Question

how do i find the directrix and focus of this:
(y-2)^2=8(x+1) please help! my test is tomorrow and I have no idea how to do it.

Answer 1

do you know where the vertex of this parabola is ???

Answer 2

do you if this is a parabola opening vertically or sideways??

Answer 3

parabolas that open either up/down (vertically) have the equation: \(\large (y-k)^2=4p(x-h) \)

parabolas that open either left/right (sideways) have the equation: \(\large (x-h)^2=4p(y-k) \)

both parabolas have the vertex at (h, k).

so once you know where the vertex is and which way the parabola opens, you can find the directrix to be p units away from the vertex.

Answer 4

ok, so in this problem, the vertex is (-1,2)

Answer 5

ok... and which way does this parabola open ????

Answer 6

ummm....up? I know how to determine where it opens if I have the value of p. But I dont know how to find it in this problem.

Answer 7

no....
if the squared term is the y, it is a parabola opening left/right...
if the squared term is the x, it is a parabola opening up/down...

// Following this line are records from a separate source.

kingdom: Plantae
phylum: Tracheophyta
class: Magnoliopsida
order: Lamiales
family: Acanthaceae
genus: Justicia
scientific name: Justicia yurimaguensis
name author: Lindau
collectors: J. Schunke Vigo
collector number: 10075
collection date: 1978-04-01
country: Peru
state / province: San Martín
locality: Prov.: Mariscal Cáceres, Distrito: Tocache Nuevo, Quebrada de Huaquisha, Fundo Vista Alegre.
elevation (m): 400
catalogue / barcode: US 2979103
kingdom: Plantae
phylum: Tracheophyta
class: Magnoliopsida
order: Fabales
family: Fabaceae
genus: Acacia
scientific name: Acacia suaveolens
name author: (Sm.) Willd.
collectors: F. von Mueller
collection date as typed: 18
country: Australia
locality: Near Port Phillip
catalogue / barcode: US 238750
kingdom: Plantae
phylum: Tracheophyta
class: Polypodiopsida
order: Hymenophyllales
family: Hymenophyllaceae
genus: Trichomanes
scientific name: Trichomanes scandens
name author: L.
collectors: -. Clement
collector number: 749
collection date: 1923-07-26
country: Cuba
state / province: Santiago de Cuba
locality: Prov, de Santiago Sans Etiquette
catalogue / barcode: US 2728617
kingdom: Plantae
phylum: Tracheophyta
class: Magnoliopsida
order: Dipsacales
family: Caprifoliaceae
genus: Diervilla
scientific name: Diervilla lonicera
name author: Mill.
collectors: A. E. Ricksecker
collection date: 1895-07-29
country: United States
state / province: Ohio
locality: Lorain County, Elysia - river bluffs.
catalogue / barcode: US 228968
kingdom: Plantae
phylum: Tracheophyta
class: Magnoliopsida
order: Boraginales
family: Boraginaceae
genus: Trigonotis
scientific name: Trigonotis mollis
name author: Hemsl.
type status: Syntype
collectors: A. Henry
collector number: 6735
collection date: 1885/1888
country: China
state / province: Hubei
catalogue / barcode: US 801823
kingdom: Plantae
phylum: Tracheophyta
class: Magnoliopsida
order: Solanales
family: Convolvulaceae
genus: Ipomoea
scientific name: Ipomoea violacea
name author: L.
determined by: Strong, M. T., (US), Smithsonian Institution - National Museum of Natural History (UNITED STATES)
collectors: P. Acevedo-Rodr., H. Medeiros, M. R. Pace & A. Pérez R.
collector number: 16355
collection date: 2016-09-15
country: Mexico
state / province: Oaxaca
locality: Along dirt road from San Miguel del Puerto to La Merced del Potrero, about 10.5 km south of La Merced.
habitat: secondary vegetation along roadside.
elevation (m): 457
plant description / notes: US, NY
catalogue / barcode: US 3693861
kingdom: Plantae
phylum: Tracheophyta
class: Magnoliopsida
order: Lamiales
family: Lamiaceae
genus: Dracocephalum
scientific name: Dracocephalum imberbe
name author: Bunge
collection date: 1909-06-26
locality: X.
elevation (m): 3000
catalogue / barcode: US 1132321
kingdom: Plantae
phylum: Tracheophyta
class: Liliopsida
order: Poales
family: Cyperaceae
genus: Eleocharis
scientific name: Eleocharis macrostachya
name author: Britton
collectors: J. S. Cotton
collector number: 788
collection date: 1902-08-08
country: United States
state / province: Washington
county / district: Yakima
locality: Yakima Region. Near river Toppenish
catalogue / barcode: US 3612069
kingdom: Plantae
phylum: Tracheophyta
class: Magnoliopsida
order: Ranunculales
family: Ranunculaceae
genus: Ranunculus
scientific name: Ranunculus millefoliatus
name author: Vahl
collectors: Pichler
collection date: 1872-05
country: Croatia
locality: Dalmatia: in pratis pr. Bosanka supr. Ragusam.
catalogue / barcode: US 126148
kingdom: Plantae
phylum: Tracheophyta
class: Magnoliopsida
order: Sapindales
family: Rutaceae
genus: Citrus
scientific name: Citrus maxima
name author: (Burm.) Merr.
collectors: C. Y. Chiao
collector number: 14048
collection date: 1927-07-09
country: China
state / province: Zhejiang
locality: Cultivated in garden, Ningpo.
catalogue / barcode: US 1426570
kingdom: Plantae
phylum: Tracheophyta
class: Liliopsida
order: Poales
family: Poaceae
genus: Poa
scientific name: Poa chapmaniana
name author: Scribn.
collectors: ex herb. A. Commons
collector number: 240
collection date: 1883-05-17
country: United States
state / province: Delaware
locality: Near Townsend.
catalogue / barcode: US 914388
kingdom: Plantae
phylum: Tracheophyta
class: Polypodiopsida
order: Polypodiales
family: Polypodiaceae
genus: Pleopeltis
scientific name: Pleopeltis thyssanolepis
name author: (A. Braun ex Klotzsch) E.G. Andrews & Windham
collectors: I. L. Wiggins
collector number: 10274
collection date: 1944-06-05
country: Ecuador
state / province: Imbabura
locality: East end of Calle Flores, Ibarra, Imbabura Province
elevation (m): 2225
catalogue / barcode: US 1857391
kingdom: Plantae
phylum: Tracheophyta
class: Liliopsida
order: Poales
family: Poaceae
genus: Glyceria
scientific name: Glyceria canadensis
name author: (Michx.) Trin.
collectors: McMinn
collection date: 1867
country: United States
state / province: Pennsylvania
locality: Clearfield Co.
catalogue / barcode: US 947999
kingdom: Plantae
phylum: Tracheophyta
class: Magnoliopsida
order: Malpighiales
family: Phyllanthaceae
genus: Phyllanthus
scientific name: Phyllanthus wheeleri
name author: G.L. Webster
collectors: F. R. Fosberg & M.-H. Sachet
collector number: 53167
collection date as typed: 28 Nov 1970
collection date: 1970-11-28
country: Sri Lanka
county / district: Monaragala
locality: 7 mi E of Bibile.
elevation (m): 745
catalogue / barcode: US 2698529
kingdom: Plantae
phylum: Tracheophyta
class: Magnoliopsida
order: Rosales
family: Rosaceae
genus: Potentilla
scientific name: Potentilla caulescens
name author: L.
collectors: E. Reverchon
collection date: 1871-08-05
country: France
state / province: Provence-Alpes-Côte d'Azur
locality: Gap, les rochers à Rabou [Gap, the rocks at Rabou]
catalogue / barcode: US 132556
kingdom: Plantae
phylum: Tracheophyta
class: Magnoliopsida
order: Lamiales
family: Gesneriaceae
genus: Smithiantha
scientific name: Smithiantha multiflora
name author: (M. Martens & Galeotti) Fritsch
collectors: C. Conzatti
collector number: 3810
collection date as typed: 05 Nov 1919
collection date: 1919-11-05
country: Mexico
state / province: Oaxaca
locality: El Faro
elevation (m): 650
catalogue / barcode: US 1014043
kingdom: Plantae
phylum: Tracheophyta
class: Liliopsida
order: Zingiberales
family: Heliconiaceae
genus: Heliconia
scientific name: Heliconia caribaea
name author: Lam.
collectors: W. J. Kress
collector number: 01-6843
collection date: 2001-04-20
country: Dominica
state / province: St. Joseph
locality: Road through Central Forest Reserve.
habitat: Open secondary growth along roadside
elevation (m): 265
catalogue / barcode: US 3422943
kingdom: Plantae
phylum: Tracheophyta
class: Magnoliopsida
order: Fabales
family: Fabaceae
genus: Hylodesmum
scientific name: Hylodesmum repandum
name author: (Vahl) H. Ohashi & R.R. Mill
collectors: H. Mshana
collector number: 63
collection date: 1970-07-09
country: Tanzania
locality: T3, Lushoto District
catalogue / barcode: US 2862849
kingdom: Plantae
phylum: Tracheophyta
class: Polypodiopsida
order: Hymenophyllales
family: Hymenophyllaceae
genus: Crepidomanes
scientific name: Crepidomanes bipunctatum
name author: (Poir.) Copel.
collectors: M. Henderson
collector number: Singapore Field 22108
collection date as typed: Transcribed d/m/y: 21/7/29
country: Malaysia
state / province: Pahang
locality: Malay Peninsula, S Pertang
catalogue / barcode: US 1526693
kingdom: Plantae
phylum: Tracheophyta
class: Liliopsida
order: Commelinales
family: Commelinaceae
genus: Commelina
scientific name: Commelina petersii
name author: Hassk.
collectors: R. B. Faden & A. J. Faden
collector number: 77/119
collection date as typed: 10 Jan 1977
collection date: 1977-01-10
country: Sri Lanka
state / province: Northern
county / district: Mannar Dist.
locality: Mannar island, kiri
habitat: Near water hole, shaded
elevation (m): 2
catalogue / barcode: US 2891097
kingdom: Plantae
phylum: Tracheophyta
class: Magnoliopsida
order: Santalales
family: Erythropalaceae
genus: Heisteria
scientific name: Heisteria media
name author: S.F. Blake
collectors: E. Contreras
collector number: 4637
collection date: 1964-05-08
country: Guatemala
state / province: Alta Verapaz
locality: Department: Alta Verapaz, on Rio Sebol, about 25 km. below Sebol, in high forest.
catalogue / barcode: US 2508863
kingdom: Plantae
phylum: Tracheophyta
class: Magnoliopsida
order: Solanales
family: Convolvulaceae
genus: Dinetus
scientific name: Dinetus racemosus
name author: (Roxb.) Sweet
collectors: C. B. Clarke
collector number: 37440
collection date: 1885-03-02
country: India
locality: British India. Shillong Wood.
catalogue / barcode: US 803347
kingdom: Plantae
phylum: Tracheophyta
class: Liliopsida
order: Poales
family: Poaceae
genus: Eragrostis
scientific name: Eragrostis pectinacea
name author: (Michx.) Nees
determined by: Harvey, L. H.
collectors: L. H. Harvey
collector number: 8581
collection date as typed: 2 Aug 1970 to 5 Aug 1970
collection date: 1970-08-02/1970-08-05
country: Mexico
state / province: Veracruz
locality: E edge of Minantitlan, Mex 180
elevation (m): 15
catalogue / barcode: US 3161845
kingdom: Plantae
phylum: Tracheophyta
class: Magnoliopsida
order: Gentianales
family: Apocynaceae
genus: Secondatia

which variable is squared in your equation??? the x or the y???

Answer 8

y, so...it would be left of right...so, im guessing right?

Answer 9

correct...
now to determine if it opens to the left or to the right we have to determine p...

Answer 10

ok. how?

Answer 11

\(\large (y-2)^2=8(x+1) \)
\(\large (y-2)^2=4\cdot \color {red}2(x+1) \)

do you see that p=2 ???

Answer 12

ok yeah

Answer 13

and since p is positive, this parabola opens to the right....

Answer 14

ok

Answer 15

so, to find it I divide the coefficient by 4?